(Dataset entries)

※

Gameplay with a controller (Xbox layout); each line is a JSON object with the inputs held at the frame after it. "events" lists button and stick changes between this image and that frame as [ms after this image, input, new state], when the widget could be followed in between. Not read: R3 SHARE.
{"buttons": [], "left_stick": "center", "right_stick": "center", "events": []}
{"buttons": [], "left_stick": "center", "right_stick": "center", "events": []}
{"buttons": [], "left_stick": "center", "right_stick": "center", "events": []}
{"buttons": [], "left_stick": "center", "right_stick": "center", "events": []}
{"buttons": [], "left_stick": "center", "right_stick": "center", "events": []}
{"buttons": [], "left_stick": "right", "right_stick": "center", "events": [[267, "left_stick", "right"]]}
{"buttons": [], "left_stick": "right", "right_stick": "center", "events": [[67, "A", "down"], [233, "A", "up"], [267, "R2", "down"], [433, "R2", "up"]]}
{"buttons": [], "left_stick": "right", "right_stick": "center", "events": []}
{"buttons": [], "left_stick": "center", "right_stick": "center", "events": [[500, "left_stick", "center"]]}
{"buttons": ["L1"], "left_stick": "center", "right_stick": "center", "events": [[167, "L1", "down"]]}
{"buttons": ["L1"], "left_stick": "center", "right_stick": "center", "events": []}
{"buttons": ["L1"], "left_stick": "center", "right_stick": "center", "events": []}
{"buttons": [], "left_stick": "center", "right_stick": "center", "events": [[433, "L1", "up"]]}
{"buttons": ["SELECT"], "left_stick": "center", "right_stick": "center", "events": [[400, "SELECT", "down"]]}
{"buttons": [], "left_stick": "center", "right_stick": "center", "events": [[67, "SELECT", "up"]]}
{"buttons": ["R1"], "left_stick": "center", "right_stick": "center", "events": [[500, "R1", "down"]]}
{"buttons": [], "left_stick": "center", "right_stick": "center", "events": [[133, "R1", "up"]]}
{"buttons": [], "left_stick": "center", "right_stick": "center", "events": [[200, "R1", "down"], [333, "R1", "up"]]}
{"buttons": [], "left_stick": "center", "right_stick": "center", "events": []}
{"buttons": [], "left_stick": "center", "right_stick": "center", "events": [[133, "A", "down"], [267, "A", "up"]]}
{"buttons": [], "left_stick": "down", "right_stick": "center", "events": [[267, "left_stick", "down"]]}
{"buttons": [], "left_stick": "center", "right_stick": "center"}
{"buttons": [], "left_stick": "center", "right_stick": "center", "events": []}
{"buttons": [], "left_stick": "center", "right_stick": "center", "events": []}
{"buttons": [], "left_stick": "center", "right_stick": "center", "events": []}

※

### Task requirements
A complete, exact repeat of the records is the required answer.

### Solution for this problem
Gameplay with a controller (Xbox layout); each line is a JSON object with the inputs held at the frame after it. "events" lists button and stick changes between this image and that frame as [ms after this image, input, new state], when the widget could be followed in between. Not read: R3 SHARE.
{"buttons": [], "left_stick": "center", "right_stick": "center", "events": []}
{"buttons": [], "left_stick": "center", "right_stick": "center", "events": []}
{"buttons": [], "left_stick": "center", "right_stick": "center", "events": []}
{"buttons": [], "left_stick": "center", "right_stick": "center", "events": []}
{"buttons": [], "left_stick": "center", "right_stick": "center", "events": []}
{"buttons": [], "left_stick": "right", "right_stick": "center", "events": [[267, "left_stick", "right"]]}
{"buttons": [], "left_stick": "right", "right_stick": "center", "events": [[67, "A", "down"], [233, "A", "up"], [267, "R2", "down"], [433, "R2", "up"]]}
{"buttons": [], "left_stick": "right", "right_stick": "center", "events": []}
{"buttons": [], "left_stick": "center", "right_stick": "center", "events": [[500, "left_stick", "center"]]}
{"buttons": ["L1"], "left_stick": "center", "right_stick": "center", "events": [[167, "L1", "down"]]}
{"buttons": ["L1"], "left_stick": "center", "right_stick": "center", "events": []}
{"buttons": ["L1"], "left_stick": "center", "right_stick": "center", "events": []}
{"buttons": [], "left_stick": "center", "right_stick": "center", "events": [[433, "L1", "up"]]}
{"buttons": ["SELECT"], "left_stick": "center", "right_stick": "center", "events": [[400, "SELECT", "down"]]}
{"buttons": [], "left_stick": "center", "right_stick": "center", "events": [[67, "SELECT", "up"]]}
{"buttons": ["R1"], "left_stick": "center", "right_stick": "center", "events": [[500, "R1", "down"]]}
{"buttons": [], "left_stick": "center", "right_stick": "center", "events": [[133, "R1", "up"]]}
{"buttons": [], "left_stick": "center", "right_stick": "center", "events": [[200, "R1", "down"], [333, "R1", "up"]]}
{"buttons": [], "left_stick": "center", "right_stick": "center", "events": []}
{"buttons": [], "left_stick": "center", "right_stick": "center", "events": [[133, "A", "down"], [267, "A", "up"]]}
{"buttons": [], "left_stick": "down", "right_stick": "center", "events": [[267, "left_stick", "down"]]}
{"buttons": [], "left_stick": "center", "right_stick": "center"}
{"buttons": [], "left_stick": "center", "right_stick": "center", "events": []}
{"buttons": [], "left_stick": "center", "right_stick": "center", "events": []}
{"buttons": [], "left_stick": "center", "right_stick": "center", "events": []}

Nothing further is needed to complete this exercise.